Why Accenture Cut Revenue Growth Forecast
Accenture now expects annual revenue growth of 3% to 4% in constant currency terms, as against its earlier forecast of 3% to 5%.
Apart from the nearly 1% impact from its US federal business, the company expects revenue growth of 4% to 5%, lower than its previous outlook of 4% to 6%.
In Q4, Accenture projected revenue in the range of $17.75 billion to $18.4 billion, below analysts' average estimate of $18.47 billion, according to data compiled by LSEG.
The consulting giant also disclosed that the conflict in the Middle East resulted in a $400 million impact on its regional business during the third quarter and warned that there could be "more impact in the fourth."
Third-quarter new bookings declined about 2% year-on-year to $19.3 billion. Revenue rose 6% to $18.72 billion but fell short of analyst estimates of $18.75 billion.
Accenture's third-quarter revenue increased 6% but narrowly missed market expectations, according to a Reuters report.
AI Investment Focus
Despite the cautious outlook, Accenture highlighted continued strength in large transformation projects and announced plans to significantly increase investments through acquisitions.
The company said it intends to spend $9 billion on acquisitions this year, up sharply from $5 billion previously, as it strengthens capabilities in artificial intelligence, cloud computing and data services. These areas continue to attract client spending, particularly for projects focused on cost optimisation and business growth.
Accenture CEO Julie Sweet said, "Accenture delivered a strong third quarter, with broad-based revenue growth, a 9% increase in EPS, and $8.2 billion returned to shareholders year-to-date.

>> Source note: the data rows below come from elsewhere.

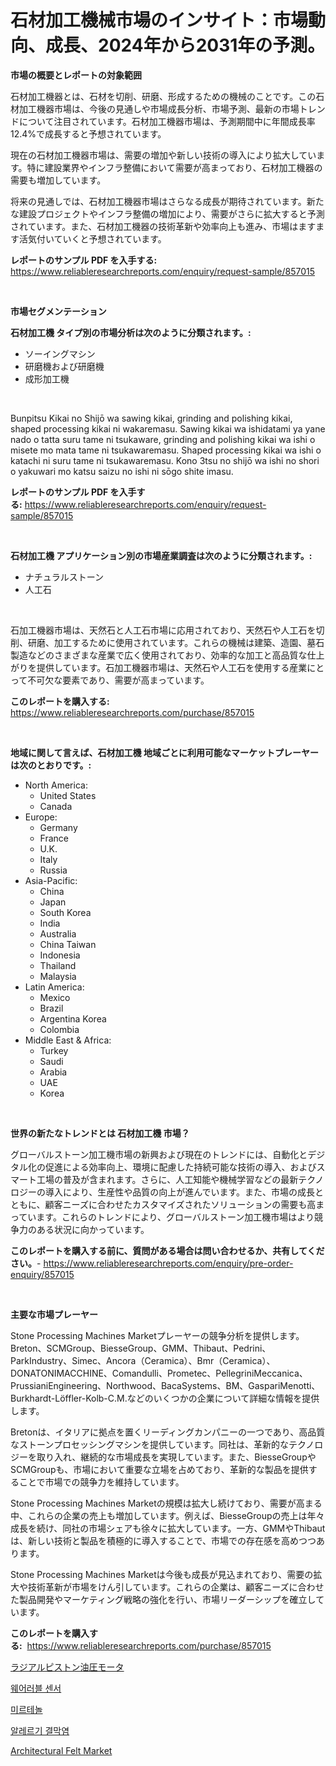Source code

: <p><h1>石材加工機械市場のインサイト：市場動向、成長、2024年から2031年の予測。</h1></p><p><strong>市場の概要とレポートの対象範囲</strong></p>
<p><p>石材加工機器とは、石材を切削、研磨、形成するための機械のことです。この石材加工機器市場は、今後の見通しや市場成長分析、市場予測、最新の市場トレンドについて注目されています。石材加工機器市場は、予測期間中に年間成長率12.4%で成長すると予想されています。</p><p>現在の石材加工機器市場は、需要の増加や新しい技術の導入により拡大しています。特に建設業界やインフラ整備において需要が高まっており、石材加工機器の需要も増加しています。</p><p>将来の見通しでは、石材加工機器市場はさらなる成長が期待されています。新たな建設プロジェクトやインフラ整備の増加により、需要がさらに拡大すると予測されています。また、石材加工機器の技術革新や効率向上も進み、市場はますます活気付いていくと予想されています。</p></p>
<p><strong>レポートのサンプル PDF を入手する:</strong> <a href="https://www.reliableresearchreports.com/enquiry/request-sample/857015">https://www.reliableresearchreports.com/enquiry/request-sample/857015</a></p>
<p>&nbsp;</p>
<p><strong>市場セグメンテーション</strong></p>
<p><strong>石材加工機 タイプ別の市場分析は次のように分類されます。:</strong></p>
<p><ul><li>ソーイングマシン</li><li>研磨機および研磨機</li><li>成形加工機</li></ul></p>
<p>&nbsp;</p>
<p><p>Bunpitsu Kikai no Shijō wa sawing kikai, grinding and polishing kikai, shaped processing kikai ni wakaremasu. Sawing kikai wa ishidatami ya yane nado o tatta suru tame ni tsukaware, grinding and polishing kikai wa ishi o misete mo mata tame ni tsukawaremasu. Shaped processing kikai wa ishi o katachi ni suru tame ni tsukawaremasu. Kono 3tsu no shijō wa ishi no shori o yakuwari mo katsu saizu no ishi ni sōgo shite imasu.</p></p>
<p><strong>レポートのサンプル PDF を入手する:</strong>&nbsp;<a href="https://www.reliableresearchreports.com/enquiry/request-sample/857015">https://www.reliableresearchreports.com/enquiry/request-sample/857015</a></p>
<p>&nbsp;</p>
<p><strong> 石材加工機 アプリケーション別の市場産業調査は次のように分類されます。:</strong></p>
<p><ul><li>ナチュラルストーン</li><li>人工石</li></ul></p>
<p>&nbsp;</p>
<p><p>石加工機器市場は、天然石と人工石市場に応用されており、天然石や人工石を切削、研磨、加工するために使用されています。これらの機械は建築、造園、墓石製造などのさまざまな産業で広く使用されており、効率的な加工と高品質な仕上がりを提供しています。石加工機器市場は、天然石や人工石を使用する産業にとって不可欠な要素であり、需要が高まっています。</p></p>
<p><strong>このレポートを購入する:</strong>&nbsp; <a href="https://www.reliableresearchreports.com/purchase/857015">https://www.reliableresearchreports.com/purchase/857015</a></p>
<p>&nbsp;</p>
<p><strong>地域に関して言えば、石材加工機 地域ごとに利用可能なマーケットプレーヤーは次のとおりです。:</strong></p>
<p><ul>
    <li>
        North America:
        <ul>
            <li>United States</li>
            <li>Canada</li>
        </ul>
    </li>
    <li>
        Europe:
        <ul>
            <li>Germany</li>
            <li>France</li>
            <li>U.K.</li>
            <li>Italy</li>
            <li>Russia</li>
        </ul>
    </li>
    <li>
        Asia-Pacific:
        <ul>
            <li>China</li>
            <li>Japan</li>
            <li>South Korea</li>
            <li>India</li>
            <li>Australia</li>
            <li>China Taiwan</li>
            <li>Indonesia</li>
            <li>Thailand</li>
            <li>Malaysia</li>
        </ul>
    </li>
    <li>
        Latin America:
        <ul>
            <li>Mexico</li>
            <li>Brazil</li>
            <li>Argentina Korea</li>
            <li>Colombia</li>
        </ul>
    </li>
    <li>
        Middle East & Africa:
        <ul>
            <li>Turkey</li>
            <li>Saudi</li>
            <li>Arabia</li>
            <li>UAE</li>
            <li>Korea</li>
        </ul>
    </li>
    </ul></p>
<p>&nbsp;</p>
<p><strong>世界の新たなトレンドとは 石材加工機 市場？</strong></p>
<p><p>グローバルストーン加工機市場の新興および現在のトレンドには、自動化とデジタル化の促進による効率向上、環境に配慮した持続可能な技術の導入、およびスマート工場の普及が含まれます。さらに、人工知能や機械学習などの最新テクノロジーの導入により、生産性や品質の向上が進んでいます。また、市場の成長とともに、顧客ニーズに合わせたカスタマイズされたソリューションの需要も高まっています。これらのトレンドにより、グローバルストーン加工機市場はより競争力のある状況に向かっています。</p></p>
<p><strong>このレポートを購入する前に、質問がある場合は問い合わせるか、共有してください。</strong>- <a href="https://www.reliableresearchreports.com/enquiry/pre-order-enquiry/857015">https://www.reliableresearchreports.com/enquiry/pre-order-enquiry/857015</a></p>
<p>&nbsp;</p>
<p><strong>主要な市場プレーヤー</strong></p>
<p><p>Stone Processing Machines Marketプレーヤーの競争分析を提供します。Breton、SCMGroup、BiesseGroup、GMM、Thibaut、Pedrini、ParkIndustry、Simec、Ancora（Ceramica）、Bmr（Ceramica）、DONATONIMACCHINE、Comandulli、Prometec、PellegriniMeccanica、PrussianiEngineering、Northwood、BacaSystems、BM、GaspariMenotti、Burkhardt-Löffler-Kolb-C.M.などのいくつかの企業について詳細な情報を提供します。</p><p>Bretonは、イタリアに拠点を置くリーディングカンパニーの一つであり、高品質なストーンプロセッシングマシンを提供しています。同社は、革新的なテクノロジーを取り入れ、継続的な市場成長を実現しています。また、BiesseGroupやSCMGroupも、市場において重要な立場を占めており、革新的な製品を提供することで市場での競争力を維持しています。</p><p>Stone Processing Machines Marketの規模は拡大し続けており、需要が高まる中、これらの企業の売上も増加しています。例えば、BiesseGroupの売上は年々成長を続け、同社の市場シェアも徐々に拡大しています。一方、GMMやThibautは、新しい技術と製品を積極的に導入することで、市場での存在感を高めつつあります。</p><p>Stone Processing Machines Marketは今後も成長が見込まれており、需要の拡大や技術革新が市場をけん引しています。これらの企業は、顧客ニーズに合わせた製品開発やマーケティング戦略の強化を行い、市場リーダーシップを確立しています。</p></p>
<p><strong>このレポートを購入する:</strong>&nbsp;&nbsp;<a href="https://www.reliableresearchreports.com/purchase/857015">https://www.reliableresearchreports.com/purchase/857015</a></p>
<p><p><a href="https://github.com/mreklxf44233/Market-Research-Report-List-1/blob/main/92774484034.md">ラジアルピストン油圧モータ</a></p><p><a href="https://medium.com/@gabrielblanda5656/2024%EB%85%84%EB%B6%80%ED%84%B0-2031%EB%85%84%EA%B9%8C%EC%A7%80-%EC%98%88%EC%B8%A1%EB%90%9C-%EC%9B%A8%EC%96%B4%EB%9F%AC%EB%B8%94-%EC%84%BC%EC%84%9C-%EC%8B%9C%EC%9E%A5-%ED%8A%B8%EB%A0%8C%EB%93%9C%EC%99%80-%EC%8B%9C%EC%9E%A5-%EB%B6%84%EC%84%9D-59f1e8913b59">웨어러블 센서</a></p><p><a href="https://github.com/vsr06p4p49/Market-Research-Report-List-1/blob/main/78305763634.md">미르테놀</a></p><p><a href="https://medium.com/@hermanokutneva7878567/%EC%95%8C%EB%A0%88%EB%A5%B4%EA%B8%B0-%EA%B2%B0%EB%A7%89%EC%97%BC-%EC%8B%9C%EC%9E%A5-%EC%A0%84%EB%A7%9D-%EC%82%B0%EC%97%85-%EA%B0%9C%EC%9A%94-%EB%B0%8F-%EC%98%88%EC%B8%A1-2024-2031-b6ab4e75aad8">알레르기 결막염</a></p><p><a href="https://github.com/yemakinde/Market-Research-Report-List-1/blob/main/architectural-felt-market.md">Architectural Felt Market</a></p></p>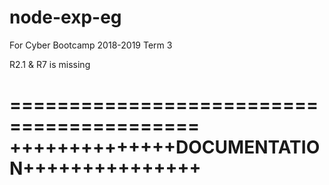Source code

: # node-exp-eg
For Cyber Bootcamp 2018-2019 Term 3

R2.1 & R7 is missing

==========================================
++++++++++++++DOCUMENTATION+++++++++++++++
==========================================
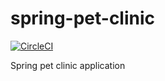 # spring-pet-clinic

[![CircleCI](https://circleci.com/gh/JSmerec98/spring-pet-clinic.svg?style=svg)](https://circleci.com/gh/JSmerec98/spring-pet-clinic)

Spring pet clinic application 


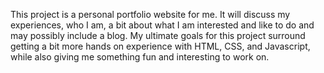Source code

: This project is a personal portfolio website for me. 
It will discuss my experiences, who I am, a bit about what I am interested and like to do and may possibly include a blog.
My ultimate goals for this project surround getting a bit more hands on experience with HTML, CSS, and Javascript, while also giving me something fun and interesting to work on.
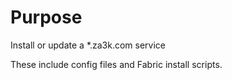 Purpose
===
Install or update a \*.za3k.com service

These include config files and Fabric install scripts.
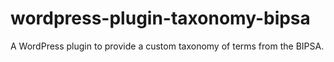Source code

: # wordpress-plugin-taxonomy-bipsa
A WordPress plugin to provide a custom taxonomy of terms from the BIPSA.
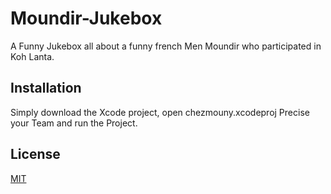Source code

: # Moundir-Jukebox
A Funny Jukebox all about a funny french Men Moundir who participated in Koh Lanta.


## Installation

Simply download the Xcode project, open chezmouny.xcodeproj 
Precise your Team and run the Project.



## License
[MIT](https://choosealicense.com/licenses/mit/)
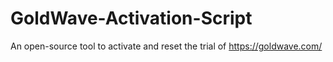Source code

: # GoldWave-Activation-Script
An open-source tool to activate and reset the trial of https://goldwave.com/
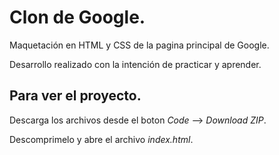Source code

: # Clon de Google.

Maquetación en HTML y CSS de la pagina principal de Google.


Desarrollo realizado con la intención de practicar y aprender.

## Para ver el proyecto.

Descarga los archivos desde el boton *Code* --> *Download ZIP*.

Descomprimelo y abre el archivo *index.html*.
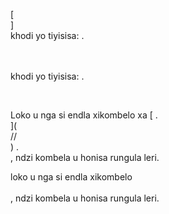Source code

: [<br host>]<br action>khodi yo tiyisisa: .<br code>

<br url><br action>khodi yo tiyisisa: .

<br code>

Loko u nga si endla xikombelo xa [ .<br host>](<br protocol>//<br host>) .<br action>, ndzi kombela u honisa rungula leri.

loko u nga si endla xikombelo<br url><br action>, ndzi kombela u honisa rungula leri.
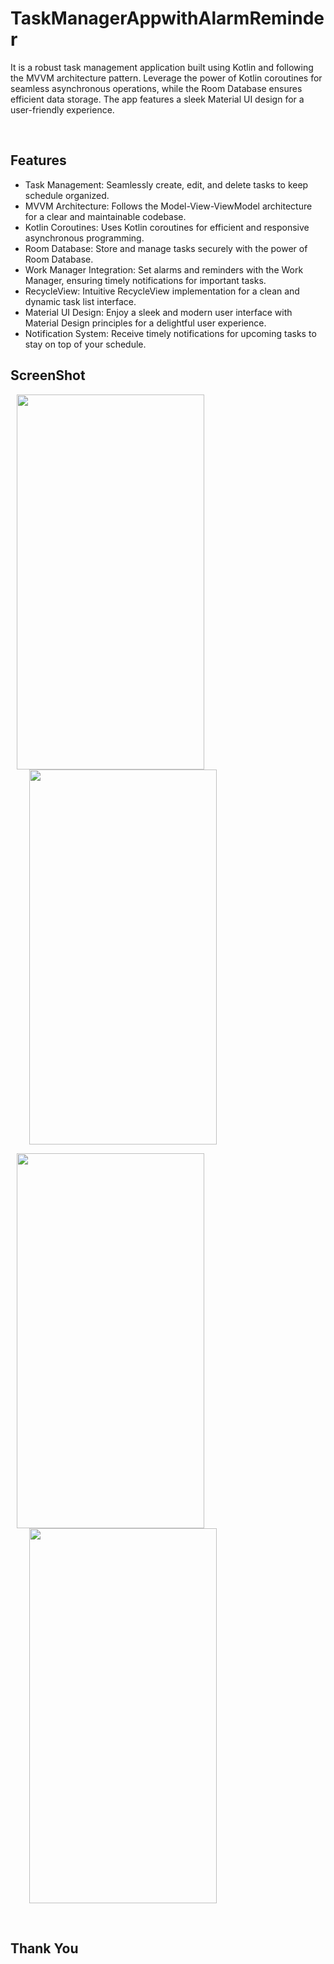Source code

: # TaskManagerAppwithAlarmReminder

It is a robust task management application built using Kotlin and following the MVVM architecture pattern. Leverage the power of Kotlin coroutines for seamless asynchronous operations, while the Room Database ensures efficient data storage. The app features a sleek Material UI design for a user-friendly experience.

<br>

## Features

- Task Management: Seamlessly create, edit, and delete tasks to keep schedule organized.
- MVVM Architecture: Follows the Model-View-ViewModel architecture for a clear and maintainable codebase.
- Kotlin Coroutines: Uses Kotlin coroutines for efficient and responsive asynchronous programming.
- Room Database: Store and manage tasks securely with the power of Room Database.
- Work Manager Integration: Set alarms and reminders with the Work Manager, ensuring timely notifications for important tasks.
- RecycleView: Intuitive RecycleView implementation for a clean and dynamic task list interface.
- Material UI Design: Enjoy a sleek and modern user interface with Material Design principles for a delightful user experience.
- Notification System: Receive timely notifications for upcoming tasks to stay on top of your schedule.

## ScreenShot
   
   <img src="https://github.com/DeveloperKits/TaskManagerAppwithAlarmReminder/assets/69858580/d496536a-2f79-4bde-a3c8-965aa49bbce9" width="300" height="600" hspace="10"/> <img src="https://github.com/DeveloperKits/TaskManagerAppwithAlarmReminder/assets/69858580/d291ddf4-34b6-4727-87de-fb178b9f9dbd" width="300" height="600" hspace="30"/> 
   
   
   <img src="https://github.com/DeveloperKits/TaskManagerAppwithAlarmReminder/assets/69858580/1da04272-ac22-4ba0-97b7-69da67f35dde" width="300" height="600" hspace="10"/><img src="https://github.com/DeveloperKits/TaskManagerAppwithAlarmReminder/assets/69858580/ecef0b19-3022-4727-92d8-7587cc6950a3" width="300" height="600" hspace="30"/> 


<br>

## Thank You
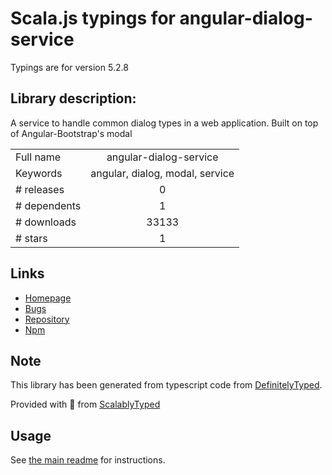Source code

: 
# Scala.js typings for angular-dialog-service

Typings are for version 5.2.8

## Library description:
A service to handle common dialog types in a web application.  Built on top of Angular-Bootstrap's modal

|                    |                 |
| ------------------ | :-------------: |
| Full name          | angular-dialog-service |
| Keywords           | angular, dialog, modal, service |
| # releases         | 0 |
| # dependents       | 1 |
| # downloads        | 33133 |
| # stars            | 1 |

## Links
- [Homepage](https://github.com/m-e-conroy/angular-dialog-service#readme)
- [Bugs](https://github.com/m-e-conroy/angular-dialog-service/issues)
- [Repository](https://github.com/m-e-conroy/angular-dialog-service)
- [Npm](https://www.npmjs.com/package/angular-dialog-service)
    


## Note
This library has been generated from typescript code from [DefinitelyTyped](https://definitelytyped.org).

Provided with :purple_heart: from [ScalablyTyped](https://github.com/oyvindberg/ScalablyTyped)

## Usage
See [the main readme](../../readme.md) for instructions.


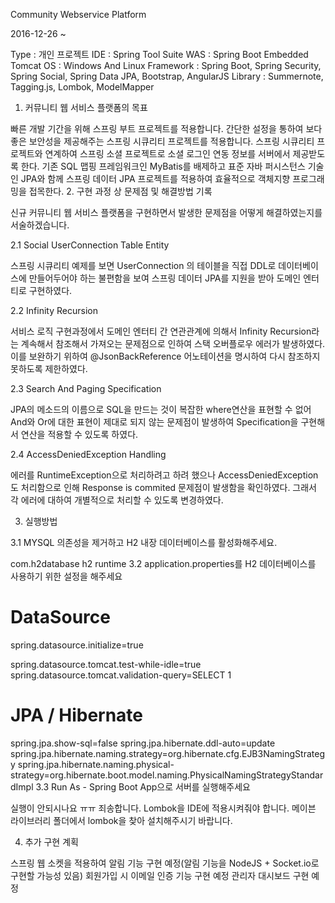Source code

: Community Webservice Platform

2016-12-26 ~

Type : 개인 프로젝트
IDE : Spring Tool Suite
WAS : Spring Boot Embedded Tomcat
OS : Windows And Linux
Framework : Spring Boot, Spring Security, Spring Social, Spring Data JPA, Bootstrap, AngularJS
Library : Summernote, Tagging.js, Lombok, ModelMapper
1. 커뮤니티 웹 서비스 플랫폼의 목표

빠른 개발 기간을 위해 스프링 부트 프로젝트를 적용합니다.
간단한 설정을 통하여 보다 좋은 보안성을 제공해주는 스프링 시큐리티 프로젝트를 적용합니다.
스프링 시큐리티 프로젝트와 연계하여 스프링 소셜 프로젝트로 소셜 로그인 연동 정보를 서버에서 제공받도록 한다.
기존 SQL 맵핑 프레임워크인 MyBatis를 배제하고 표준 자바 퍼시스턴스 기술인 JPA와 함께 스프링 데이터 JPA 프로젝트를 적용하여 효율적으로 객체지향 프로그래밍을 접목한다.
2. 구현 과정 상 문제점 및 해결방법 기록

신규 커뮤니티 웹 서비스 플랫폼을 구현하면서 발생한 문제점을 어떻게 해결하였는지를 서술하겠습니다.

2.1 Social UserConnection Table Entity

스프링 시큐리티 예제를 보면 UserConnection 의 테이블을 직접 DDL로 데이터베이스에 만들어두어야 하는 불편함을 보여 스프링 데이터 JPA를 지원을 받아 도메인 엔터티로 구현하였다.

2.2 Infinity Recursion

서비스 로직 구현과정에서 도메인 엔터티 간 연관관계에 의해서 Infinity Recursion라는 계속해서 참조해서 가져오는 문제점으로 인하여 스택 오버플로우 에러가 발생하였다. 이를 보완하기 위하여 @JsonBackReference 어노테이션을 명시하여 다시 참조하지 못하도록 제한하였다.

2.3 Search And Paging Specification

JPA의 메소드의 이름으로 SQL을 만드는 것이 복잡한 where연산을 표현할 수 없어 And와 Or에 대한 표현이 제대로 되지 않는 문제점이 발생하여 Specification을 구현해서 연산을 적용할 수 있도록 하였다.

2.4 AccessDeniedException Handling

에러를 RuntimeException으로 처리하려고 하려 했으나 AccessDeniedException도 처리함으로 인해 Response is commited 문제점이 발생함을 확인하였다. 그래서 각 에러에 대하여 개별적으로 처리할 수 있도록 변경하였다.

3. 실행방법

3.1 MYSQL 의존성을 제거하고 H2 내장 데이터베이스를 활성화해주세요.

<!-- H2 -->
<dependency>
    <groupId>com.h2database</groupId>
    <artifactId>h2</artifactId>
    <scope>runtime</scope>
</dependency>
3.2 application.properties를 H2 데이터베이스를 사용하기 위한 설정을 해주세요

# DataSource
spring.datasource.initialize=true

spring.datasource.tomcat.test-while-idle=true
spring.datasource.tomcat.validation-query=SELECT 1

# JPA / Hibernate
spring.jpa.show-sql=false
spring.jpa.hibernate.ddl-auto=update
spring.jpa.hibernate.naming.strategy=org.hibernate.cfg.EJB3NamingStrategy
spring.jpa.hibernate.naming.physical-strategy=org.hibernate.boot.model.naming.PhysicalNamingStrategyStandardImpl
3.3 Run As - Spring Boot App으로 서버를 실행해주세요

실행이 안되시나요 ㅠㅠ 죄송합니다. Lombok을 IDE에 적용시켜줘야 합니다. 메이븐 라이브러리 폴더에서 lombok을 찾아 설치해주시기 바랍니다.

4. 추가 구현 계획

스프링 웹 소켓을 적용하여 알림 기능 구현 예정(알림 기능을 NodeJS + Socket.io로 구현할 가능성 있음)
회원가입 시 이메일 인증 기능 구현 예정
관리자 대시보드 구현 예정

Demand for large-scale reinvention remains strong — 104 quarterly client bookings of $100 million or more year-to-date, up 13% — and we are seeing more large-scale AI transformation programs, while executing our strategy to capture new areas of growth," citing media reports.
"Our agreement to acquire a majority stake in Dragos and all of runZero and NetRise, leaders in OT Security, is the type of move that defines our strategy: it is expanding our addressable market, creating a new platform-led growth opportunity, and is positioning Accenture at the center of one of the most critical cybersecurity challenges our clients face," she said.